There are many legends and stories about why the pumpkin became a symbol of Halloween. We came across one while hiking in Ireland, where Halloween is said to have originated. The story supposedly takes place in the north of Ireland, in a small town surrounded by forests, and it happened like this.

The Irish Legend of Halloween and Greedy Jack

Halloween AI.

Long, long ago, in Ireland, there lived a humble blacksmith named Jack Stingy, whose favourite pastime was to while away the hours in taverns. There he perfected his drinking craft until his skill became something of a legend.

He became so notorious that word of him flew across the kingdom like wildfire. Many challengers tried to dethrone him, stepping up to test their mettle, but each contest ended the same way: the contender would slump, dazed, beneath a bench, while Jack—unfazed—would lift his cup and drink on as if nothing had happened.

One evening, an elegantly dressed gentleman entered the tavern. He scanned the smoky room and asked the innkeeper—who was rubbing battered mugs with a rag not quite fit for the task—about the man said to be unrivalled in drink. The innkeeper glanced up, measured the newcomer with a squint, scented the heavy purse at his side, bowed to the floor and pointed him toward a corner bench.

“Greetings, Jack. Know that your fame has reached far beyond the kingdom,” the stranger said, then hefted a heavy oak chair and set it by the table. Jack looked up from his cup and, more in a mumble than words, replied that he was pleased to meet him. The stranger went on.

“I have come from afar—very, very far. You may think I jest when I tell you where I come from, but I speak the truth: I come from Hell.” He fixed Jack with eyes that glittered at the edges, baring teeth sharp as razors in a mocking smile.

“I want to test you, smith. In Hell there is no devil I cannot out drink, and the sport is growing tiresome. Providence has sent you to me. Will you take up the challenge?”

It took Jack a moment to swallow the stranger’s words. He scratched his beard, spat without ceremony onto the floor, wiped the rest on a grubby sleeve and said, “Let us drink!”

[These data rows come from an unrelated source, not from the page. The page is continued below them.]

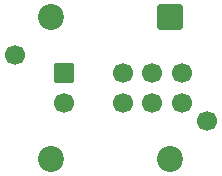
<source format=gbs>
G04 #@! TF.GenerationSoftware,KiCad,Pcbnew,6.0.1-79c1e3a40b~116~ubuntu20.04.1*
G04 #@! TF.CreationDate,2022-01-30T07:26:50-05:00*
G04 #@! TF.ProjectId,herovco_switch,6865726f-7663-46f5-9f73-77697463682e,rev?*
G04 #@! TF.SameCoordinates,Original*
G04 #@! TF.FileFunction,Soldermask,Bot*
G04 #@! TF.FilePolarity,Negative*
%FSLAX46Y46*%
G04 Gerber Fmt 4.6, Leading zero omitted, Abs format (unit mm)*
G04 Created by KiCad (PCBNEW 6.0.1-79c1e3a40b~116~ubuntu20.04.1) date 2022-01-30 07:26:50*
%MOMM*%
%LPD*%
G01*
G04 APERTURE LIST*
G04 Aperture macros list*
%AMRoundRect*
0 Rectangle with rounded corners*
0 $1 Rounding radius*
0 $2 $3 $4 $5 $6 $7 $8 $9 X,Y pos of 4 corners*
0 Add a 4 corners polygon primitive as box body*
4,1,4,$2,$3,$4,$5,$6,$7,$8,$9,$2,$3,0*
0 Add four circle primitives for the rounded corners*
1,1,$1+$1,$2,$3*
1,1,$1+$1,$4,$5*
1,1,$1+$1,$6,$7*
1,1,$1+$1,$8,$9*
0 Add four rect primitives between the rounded corners*
20,1,$1+$1,$2,$3,$4,$5,0*
20,1,$1+$1,$4,$5,$6,$7,0*
20,1,$1+$1,$6,$7,$8,$9,0*
20,1,$1+$1,$8,$9,$2,$3,0*%
G04 Aperture macros list end*
%ADD10RoundRect,0.300001X-0.799999X-0.799999X0.799999X-0.799999X0.799999X0.799999X-0.799999X0.799999X0*%
%ADD11C,2.200000*%
%ADD12C,1.700000*%
%ADD13RoundRect,0.050000X-0.800000X-0.800000X0.800000X-0.800000X0.800000X0.800000X-0.800000X0.800000X0*%
G04 APERTURE END LIST*
D10*
G04 #@! TO.C,J13*
X154999999Y-94499999D03*
G04 #@! TD*
D11*
G04 #@! TO.C,J14*
X154999999Y-106499999D03*
G04 #@! TD*
D12*
G04 #@! TO.C,SW2*
X158138199Y-103320399D03*
X141938199Y-97720399D03*
D13*
X146038199Y-99270399D03*
D12*
X151038199Y-99270399D03*
X153538199Y-99270399D03*
X156038199Y-99270399D03*
X146038199Y-101770399D03*
X151038199Y-101770399D03*
X153538199Y-101770399D03*
X156038199Y-101770399D03*
G04 #@! TD*
D11*
G04 #@! TO.C,J16*
X144999999Y-94499999D03*
G04 #@! TD*
G04 #@! TO.C,J15*
X144999999Y-106499999D03*
G04 #@! TD*
M02*

</source>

They drank all night. The innkeeper brought round new potions and refilled cups to the brim; the rivals consumed everything set before them like machines. Dawn crept in, and still no victor emerged. They might have drunk on forever, were it not that the tavern owner approached and, bowing low, announced that the cellar was drained, and the contest must end. “A draw. Time to settle the bill.”

“I will not pay!” Jack slurred at his companion. “You challenged me, sir—then you pay.” The Devil looked at him with mild surprise and said he, too, had no coin—but perhaps there was a solution.

“I can transform into a material thing. I will turn into a gold coin; take it and pay the innkeeper. Thereafter, I will change back, and tomorrow we shall continue the contest in another house.”

As he said, so he did. In a puff of biting smoke, the stranger shrank and left upon the table a great golden coin. Without thinking, Jack stretched out his greedy hands and—rather than hand the coin to the innkeeper—slipped it into the very pocket where he always kept the rosary his mother had given him long ago. The power of the crucifix bound the Devil inside the coin. The Devil thrashed, begged, pleaded, commanded—but Jack remained unmoved.

“I will not let you go until you promise not to seek vengeance and swear you will never touch my soul,” the smith told the captive. After long weeks of captivity, the Devil consented to the terms.

The moment he returned to his true form, he looked into the drunkard’s eyes and sneered, “I will never take your soul, Jack—yet believe me, you will pay dearly for this.” With a cruel laugh, he vanished into the darkness, leaving behind only a scorched mark on the grass.

Jack Stingy lived many years after, but his time too came at last. When his eyes closed for the final time, his soul went to Heaven. Standing before a great gilded gate, Saint Peter informed him that entry was out of the question. His ledger of sins was far too long.

“Go then, soul, to Hell—there is your place.”

So Jack set off toward his appointed destination and soon hammered upon a great black gate. It opened with a grudging creak, and from the doorway stepped the very Devil Jack had once trapped. The fiend, parting his wrinkled lips, said:

“Welcome, friend. Do you not remember the oath I swore? My honour will not allow me to take your soul. I can give you but a single coal to light your way while you search for your place upon the earth.” He tossed down a black stone at Jack’s feet, laughed, and slammed the gate with a thunderous clang.

From that hour, Jack wandered the earth without rest, lighting his path with a lantern made from a carved pumpkin, forever searching for the rest that would never come.